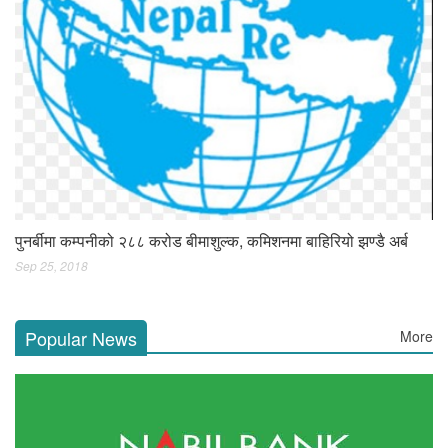
पुनर्बीमा कम्पनीको २८८ करोड बीमाशुल्क, कमिशनमा बाहिरियो झण्डै अर्ब
Sep 25, 2018
Popular News
More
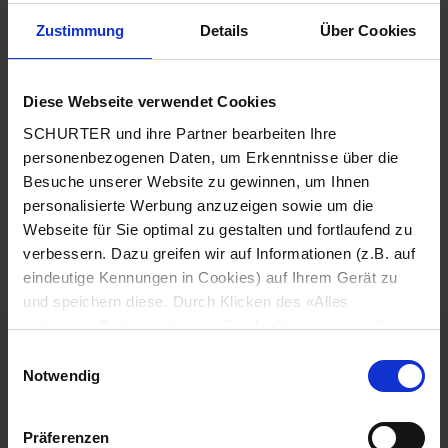
IDC Along Draht Ausrichtung
Zustimmung
Details
Über Cookies
Ideal für PDU-Anwendungen
Merkmale
Diese Webseite verwendet Cookies
Schutzabdeckung kann als Verdrahtungshilfe eingesetzt
werden
SCHURTER und ihre Partner bearbeiten Ihre
Phase erhältlich als Steckanschluss für die IDC-Along
personenbezogenen Daten, um Erkenntnisse über die
Ausrichtung
Besuche unserer Website zu gewinnen, um Ihnen
Geeignet für den Einsatz in Geräten nach IEC/UL 62368-1
personalisierte Werbung anzuzeigen sowie um die
Webseite für Sie optimal zu gestalten und fortlaufend zu
Detailanfrage zu Typ
verbessern. Dazu greifen wir auf Informationen (z.B. auf
eindeutige Kennungen in Cookies) auf Ihrem Gerät zu
Details NR520
und speichern diese. Durch Klicken des «Alles
zulassen»-Buttons stimmen Sie der Verwendung aller
20 A / 125 VAC; 60 Hz
Nenndaten UL/CSA
SCHURTER Cookies sowie derjenigen unserer Partner
Einwilligungsauswahl
zu. Sie können Ihre Einstellungen jederzeit ändern, indem
Notwendig
Sie auf «Cookie-Einstellungen verwalten» am Seitenende
> 2 kVAC zwischen L-N
Spannungsfestigkeit
klicken. Ihre Einstellungen werden unseren Partnern
> 2 kVAC zwischen L/N-PE
Präferenzen
(1 min/60 Hz)
gemeldet und haben keinen Einfluss auf die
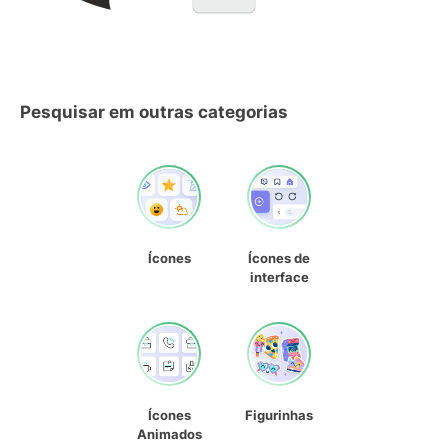
Pesquisar em outras categorias
Ícones
Ícones de
interface
Ícones
Figurinhas
Animados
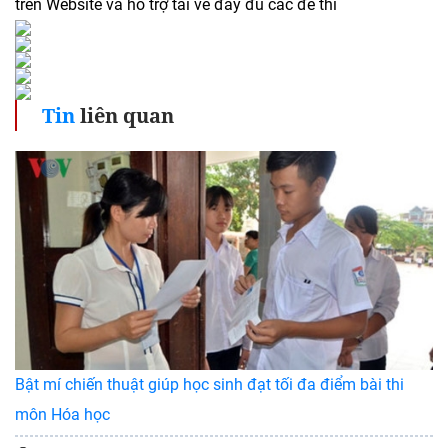
trên Website và hỗ trợ tải về đầy đủ các đề thi
Tin
liên quan
Bật mí chiến thuật giúp học sinh đạt tối đa điểm bài thi
môn Hóa học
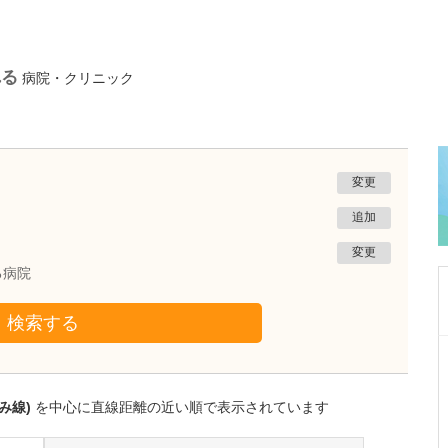
れる
病院・クリニック
変更
追加
変更
る病院
検索する
滋賀県栗東市
さとこ内科クリニック
戸成 智子
み線)
を中心に直線距離の近い順で表示されています
院長
取材記事
日々の診療で心がけていることを教えていただ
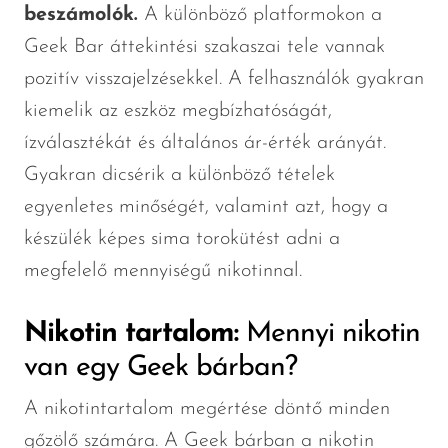
beszámolók.
A különböző platformokon a
Geek Bar áttekintési szakaszai tele vannak
pozitív visszajelzésekkel. A felhasználók gyakran
kiemelik az eszköz megbízhatóságát,
ízválasztékát és általános ár-érték arányát.
Gyakran dicsérik a különböző tételek
egyenletes minőségét, valamint azt, hogy a
készülék képes sima torokütést adni a
megfelelő mennyiségű nikotinnal.
Nikotin tartalom:
Mennyi nikotin
van egy Geek bárban?
A nikotintartalom megértése döntő minden
gőzölő számára. A Geek bárban a nikotin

────────────────────────────────────────

The material must be returned exactly, with its pictures omitted.

### Result
पुनर्बीमा कम्पनीको २८८ करोड बीमाशुल्क, कमिशनमा बाहिरियो झण्डै अर्ब
Sep 25, 2018
Popular News
More
IDC Along Draht Ausrichtung
Zustimmung
Details
Über Cookies
Ideal für PDU-Anwendungen
Merkmale
Diese Webseite verwendet Cookies
Schutzabdeckung kann als Verdrahtungshilfe eingesetzt
werden
SCHURTER und ihre Partner bearbeiten Ihre
Phase erhältlich als Steckanschluss für die IDC-Along
personenbezogenen Daten, um Erkenntnisse über die
Ausrichtung
Besuche unserer Website zu gewinnen, um Ihnen
Geeignet für den Einsatz in Geräten nach IEC/UL 62368-1
personalisierte Werbung anzuzeigen sowie um die
Webseite für Sie optimal zu gestalten und fortlaufend zu
Detailanfrage zu Typ
verbessern. Dazu greifen wir auf Informationen (z.B. auf
eindeutige Kennungen in Cookies) auf Ihrem Gerät zu
Details NR520
und speichern diese. Durch Klicken des «Alles
zulassen»-Buttons stimmen Sie der Verwendung aller
20 A / 125 VAC; 60 Hz
Nenndaten UL/CSA
SCHURTER Cookies sowie derjenigen unserer Partner
Einwilligungsauswahl
zu. Sie können Ihre Einstellungen jederzeit ändern, indem
Notwendig
Sie auf «Cookie-Einstellungen verwalten» am Seitenende
> 2 kVAC zwischen L-N
Spannungsfestigkeit
klicken. Ihre Einstellungen werden unseren Partnern
> 2 kVAC zwischen L/N-PE
Präferenzen
(1 min/60 Hz)
gemeldet und haben keinen Einfluss auf die
Pesquisar em outras categorias
Ícones
Ícones de
interface
Ícones
Figurinhas
Animados
trên Website và hỗ trợ tải về đầy đủ các đề thi
Tin
liên quan
Bật mí chiến thuật giúp học sinh đạt tối đa điểm bài thi
môn Hóa học
れる
病院・クリニック
変更
追加
変更
る病院
検索する
滋賀県栗東市
さとこ内科クリニック
戸成 智子
み線)
を中心に直線距離の近い順で表示されています
院長
取材記事
日々の診療で心がけていることを教えていただ
beszámolók.
A különböző platformokon a
Geek Bar áttekintési szakaszai tele vannak
pozitív visszajelzésekkel. A felhasználók gyakran
kiemelik az eszköz megbízhatóságát,
ízválasztékát és általános ár-érték arányát.
Gyakran dicsérik a különböző tételek
egyenletes minőségét, valamint azt, hogy a
készülék képes sima torokütést adni a
megfelelő mennyiségű nikotinnal.
Nikotin tartalom:
Mennyi nikotin
van egy Geek bárban?
A nikotintartalom megértése döntő minden
gőzölő számára. A Geek bárban a nikotin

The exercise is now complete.